COLD SPRING HARBOR, N.Y. (June 23, 2010) -- The p53 tumor suppressor gene, the "guardian of the genome," protects cells against genotoxic stress but is mutated in many cancers. It encodes one of a family of proteins that regulate cell proliferation, differentiation, senescence, and cell death. Mutations in p53 allow cells to escape normal growth controls and thereby contribute to tumor malignancy.
A new book from Cold Spring Harbor Laboratory Press, The p53 Family, provides a comprehensive review of the functions of the p53 family. It was edited by Arnold Levine and David Lane, who independently discovered p53 about 30 years ago.

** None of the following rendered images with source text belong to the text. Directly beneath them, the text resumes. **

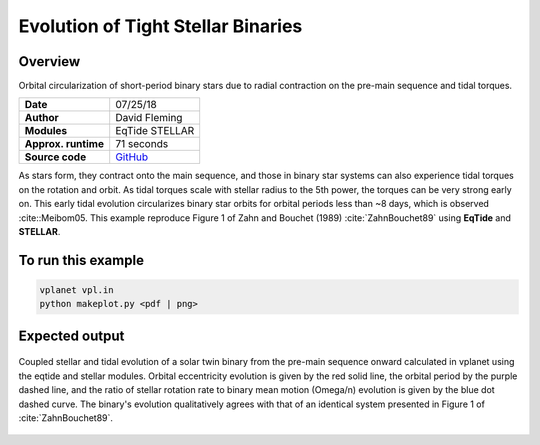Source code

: Evolution of Tight Stellar Binaries
===================================

Overview
--------

Orbital circularization of short-period binary stars due to radial contraction on
the pre-main sequence and tidal torques.

===================   ============
**Date**              07/25/18
**Author**            David Fleming
**Modules**           EqTide
                      STELLAR
**Approx. runtime**   71 seconds
**Source code**       `GitHub <https://github.com/VirtualPlanetaryLaboratory/vplanet-private/tree/master/examples/zahn>`_
===================   ============

As stars form, they contract onto the main sequence, and those in binary star systems
can also experience tidal torques on the rotation and orbit. As tidal torques scale
with stellar radius to the 5th power, the torques can be very strong early on. This
early tidal evolution circularizes binary star orbits for orbital periods less than
~8 days, which is observed :cite::Meibom05. This example reproduce Figure 1 of
Zahn and Bouchet (1989) :cite:`ZahnBouchet89` using **EqTide** and **STELLAR**.

To run this example
-------------------

.. code-block:: bash

    vplanet vpl.in
    python makeplot.py <pdf | png>


Expected output
---------------

.. figure:: BinaryTides.png
   :width: 600px
   :align: center

   Coupled stellar and tidal evolution of a solar twin binary from the pre-main
   sequence onward calculated in vplanet using the eqtide and stellar modules.
   Orbital eccentricity evolution is given by the red solid line, the orbital
   period by the purple dashed line, and the ratio of stellar rotation rate to
   binary mean motion (Omega/n) evolution is given by the blue dot dashed curve.
   The binary's evolution qualitatively agrees with that of an identical system
   presented in Figure 1 of :cite:`ZahnBouchet89`.
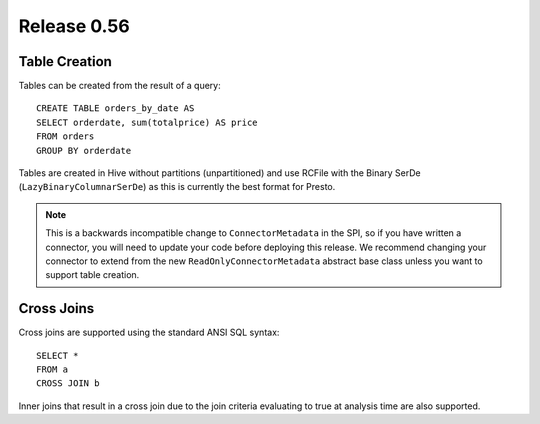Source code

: ============
Release 0.56
============

Table Creation
--------------

Tables can be created from the result of a query::

    CREATE TABLE orders_by_date AS
    SELECT orderdate, sum(totalprice) AS price
    FROM orders
    GROUP BY orderdate

Tables are created in Hive without partitions (unpartitioned) and use
RCFile with the Binary SerDe (``LazyBinaryColumnarSerDe``) as this is
currently the best format for Presto.

.. note::
    This is a backwards incompatible change to ``ConnectorMetadata`` in the SPI,
    so if you have written a connector, you will need to update your code before
    deploying this release. We recommend changing your connector to extend from
    the new ``ReadOnlyConnectorMetadata`` abstract base class unless you want to
    support table creation.

Cross Joins
-----------

Cross joins are supported using the standard ANSI SQL syntax::

    SELECT *
    FROM a
    CROSS JOIN b

Inner joins that result in a cross join due to the join criteria evaluating
to true at analysis time are also supported.
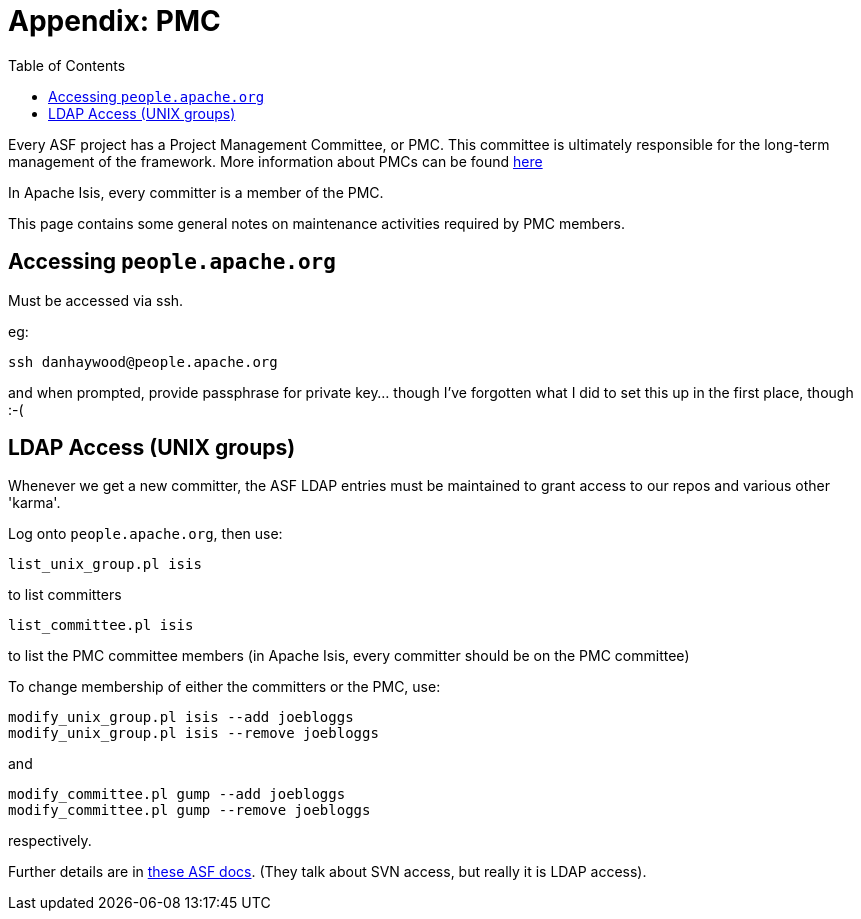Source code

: [[_cg_committers_pmc-notes]]
= Appendix: PMC
:notice: licensed to the apache software foundation (asf) under one or more contributor license agreements. see the notice file distributed with this work for additional information regarding copyright ownership. the asf licenses this file to you under the apache license, version 2.0 (the "license"); you may not use this file except in compliance with the license. you may obtain a copy of the license at. http://www.apache.org/licenses/license-2.0 . unless required by applicable law or agreed to in writing, software distributed under the license is distributed on an "as is" basis, without warranties or  conditions of any kind, either express or implied. see the license for the specific language governing permissions and limitations under the license.
:_basedir: ../
:_imagesdir: images/
:toc: right


Every ASF project has a Project Management Committee, or PMC.  This committee is ultimately responsible for the long-term management of the framework.  More information about PMCs can be found link:http://www.apache.org/dev/pmc.html[here]

In Apache Isis, every committer is a member of the PMC.

This page contains some general notes on maintenance activities required by PMC members.



== Accessing `people.apache.org`

Must be accessed via ssh.

eg:

[source,bash]
----
ssh danhaywood@people.apache.org
----

and when prompted, provide passphrase for private key... though I've forgotten what I did to set this up in the first place, though :-(




== LDAP Access (UNIX groups)

Whenever we get a new committer, the ASF LDAP entries must be maintained to grant access to our repos and various other 'karma'.

Log onto `people.apache.org`, then use:

[source]
----
list_unix_group.pl isis
----

to list committers

[source]
----
list_committee.pl isis
----

to list the PMC committee members (in Apache Isis, every committer should be on the PMC committee)

To change membership of either the committers or the PMC, use:

[source]
----
modify_unix_group.pl isis --add joebloggs
modify_unix_group.pl isis --remove joebloggs
----

and

[source]
----
modify_committee.pl gump --add joebloggs
modify_committee.pl gump --remove joebloggs
----

respectively.

Further details are in http://www.apache.org/dev/pmc.html#SVNaccess[these ASF docs]. (They talk about SVN access, but really it is LDAP access).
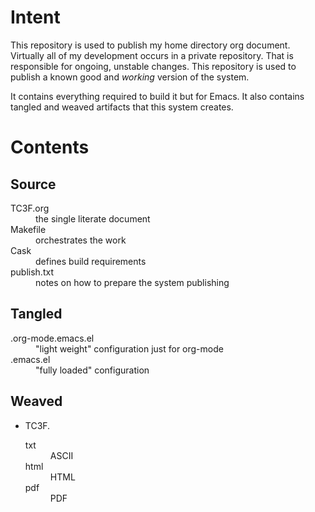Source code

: * Intent

This repository is used to publish my home directory org document. Virtually
all of my development occurs in a private repository. That is responsible for
ongoing, unstable changes. This repository is used to publish a known good and
/working/ version of the system.

It contains everything required to build it but for Emacs. It also contains
tangled and weaved artifacts that this system creates.

* Contents

** Source

- TC3F.org :: the single literate document
- Makefile :: orchestrates the work
- Cask :: defines build requirements
- publish.txt :: notes on how to prepare the system publishing

** Tangled

- .org-mode.emacs.el :: "light weight" configuration just for org-mode
- .emacs.el :: "fully loaded" configuration

** Weaved

- TC3F.
  - txt :: ASCII
  - html :: HTML
  - pdf :: PDF

#  LocalWords:  Makefile
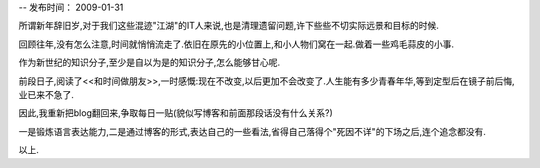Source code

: --
发布时间： 2009-01-31

所谓新年辞旧岁,对于我们这些混迹"江湖"的IT人来说,也是清理遗留问题,许下些些不切实际远景和目标的时候.

回顾往年,没有怎么注意,时间就悄悄流走了.依旧在原先的小位置上,和小人物们窝在一起.做着一些鸡毛蒜皮的小事.

作为新世纪的知识分子,至少是自以为是的知识分子,怎么能够甘心呢.

前段日子,阅读了<<和时间做朋友>>,一时感慨:现在不改变,以后更加不会改变了.人生能有多少青春年华,等到定型后在镜子前后悔,业已来不急了.

因此,我重新把blog翻回来,争取每日一贴(貌似写博客和前面那段话没有什么关系?)

一是锻炼语言表达能力,二是通过博客的形式,表达自己的一些看法,省得自己落得个"死因不详"的下场之后,连个追念都没有.

以上.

"We hope that by bringing together a unique gathering of experts this volume will provide a great introduction to the field for newcomers to the p53 family and a starting off point for vigorous debate among the converted," write Levine and Lane in the preface to the book. "The many unknowns in this system that are detailed and discussed in this volume provide us all with inspiration for future work."
In 23 chapters, the contributors examine the normal roles of these transcription factors, the regulatory mechanisms that control p53 activity, and the part played by p53 mutations in tumorigenesis. They also discuss the evolution of the p53 family, which may originally have arisen to protect the integrity of the germ line.
The p53 Family also covers the structure of p53 and its isoforms, model systems for analyzing p53 function, studies of p53 polymorphisms, and therapeutic approaches aimed at targeting p53 defects in cancer.